Assigned task: Write out every line of text in the material below word for word, leaving the pictures out of your answer.

Information shown:
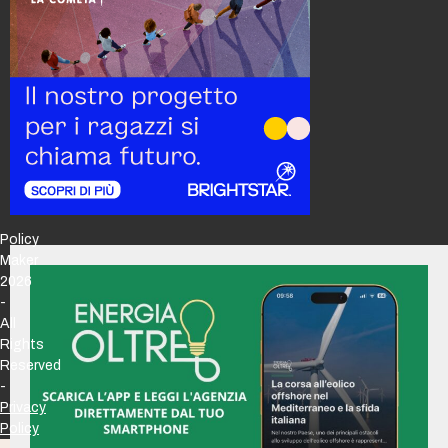
Policy
Maker
2026
-
All
Rights
Reserved
-
Privacy
Policy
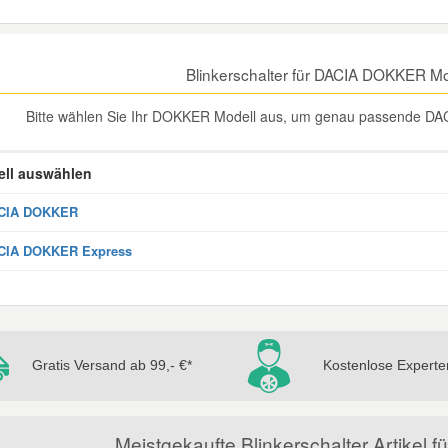
Blinkerschalter für DACIA DOKKER M
Bitte wählen Sie Ihr DOKKER Modell aus, um genau passende DACI
ll auswählen
CIA DOKKER
CIA DOKKER Express
Gratis Versand ab 99,- €*
Kostenlose Experte
Meistgekaufte Blinkerschalter Artike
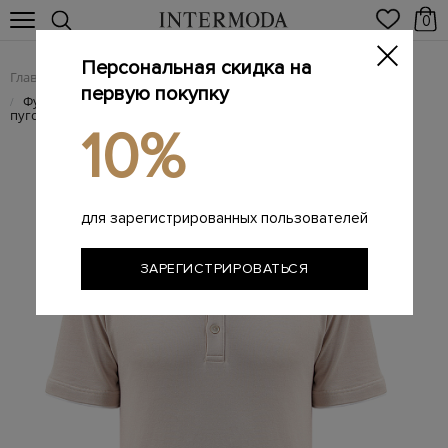
0
Персональная скидка на
Главная
Мужчинам
Одежда
Футболки
/
/
/
первую покупку
Футболка из мягкого хлопка с окантовкой и застежкой на
/
пуговицы
10%
для зарегистрированных пользователей
ЗАРЕГИСТРИРОВАТЬСЯ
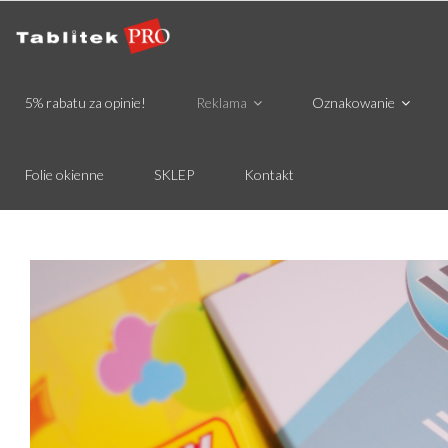
5% rabatu za opinie!
Reklama
Oznakowanie
Folie okienne
SKLEP
Kontakt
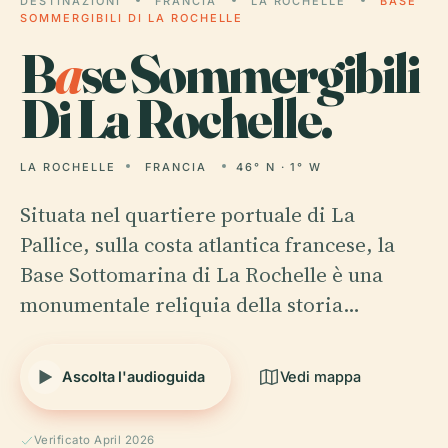
DESTINAZIONI
FRANCIA
LA ROCHELLE
BASE
SOMMERGIBILI DI LA ROCHELLE
B
a
se Sommergibili
Di La Rochelle.
LA ROCHELLE
FRANCIA
46° N · 1° W
Situata nel quartiere portuale di La
Pallice, sulla costa atlantica francese, la
Base Sottomarina di La Rochelle è una
monumentale reliquia della storia…
Ascolta l'audioguida
Vedi mappa
Verificato April 2026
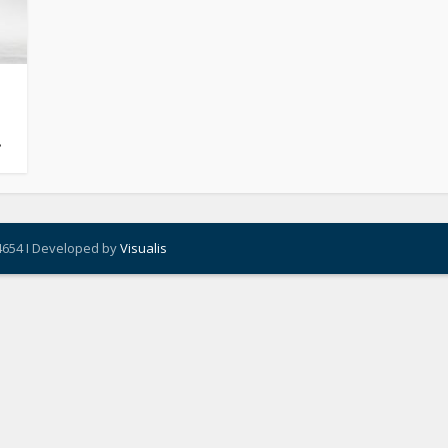
.
4654 I Developed by
Visualis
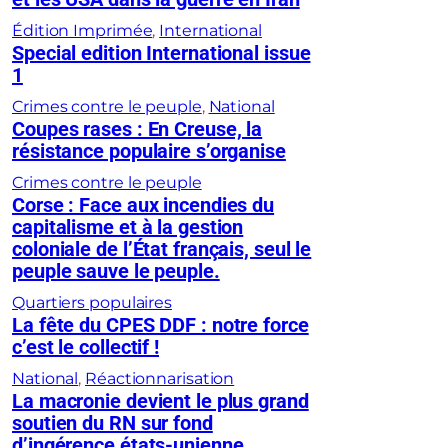
Édition Imprimée
, 
International
Special edition International issue
1
Crimes contre le peuple
, 
National
Coupes rases : En Creuse, la
résistance populaire s’organise
Crimes contre le peuple
Corse : Face aux incendies du
capitalisme et à la gestion
coloniale de l’État français, seul le
peuple sauve le peuple.
Quartiers populaires
La fête du CPES DDF : notre force
c’est le collectif !
National
, 
Réactionnarisation
La macronie devient le plus grand
soutien du RN sur fond
d’ingérence états-unienne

Written response:
Policy
Maker
2026
-
All
Rights
Reserved
-
Privacy
Policy
Blinkerschalter für DACIA DOKKER M
Bitte wählen Sie Ihr DOKKER Modell aus, um genau passende DACI
ll auswählen
CIA DOKKER
CIA DOKKER Express
Gratis Versand ab 99,- €*
Kostenlose Experte
Meistgekaufte Blinkerschalter Artike
0
Персональная скидка на
Главная
Мужчинам
Одежда
Футболки
/
/
/
первую покупку
Футболка из мягкого хлопка с окантовкой и застежкой на
/
пуговицы
10%
для зарегистрированных пользователей
ЗАРЕГИСТРИРОВАТЬСЯ
5% rabatu za opinie!
Reklama
Oznakowanie
Folie okienne
SKLEP
Kontakt
DESTINAZIONI
FRANCIA
LA ROCHELLE
BASE
SOMMERGIBILI DI LA ROCHELLE
B
a
se Sommergibili
Di La Rochelle.
LA ROCHELLE
FRANCIA
46° N · 1° W
Situata nel quartiere portuale di La
Pallice, sulla costa atlantica francese, la
Base Sottomarina di La Rochelle è una
monumentale reliquia della storia…
Ascolta l'audioguida
Vedi mappa
Verificato April 2026
.
4654 I Developed by
Visualis
Édition Imprimée
, 
International
Special edition International issue
1
Crimes contre le peuple
, 
National
Coupes rases : En Creuse, la
résistance populaire s’organise
Crimes contre le peuple
Corse : Face aux incendies du
capitalisme et à la gestion
coloniale de l’État français, seul le
peuple sauve le peuple.
Quartiers populaires
La fête du CPES DDF : notre force
c’est le collectif !
National
, 
Réactionnarisation
La macronie devient le plus grand
soutien du RN sur fond
d’ingérence états-unienne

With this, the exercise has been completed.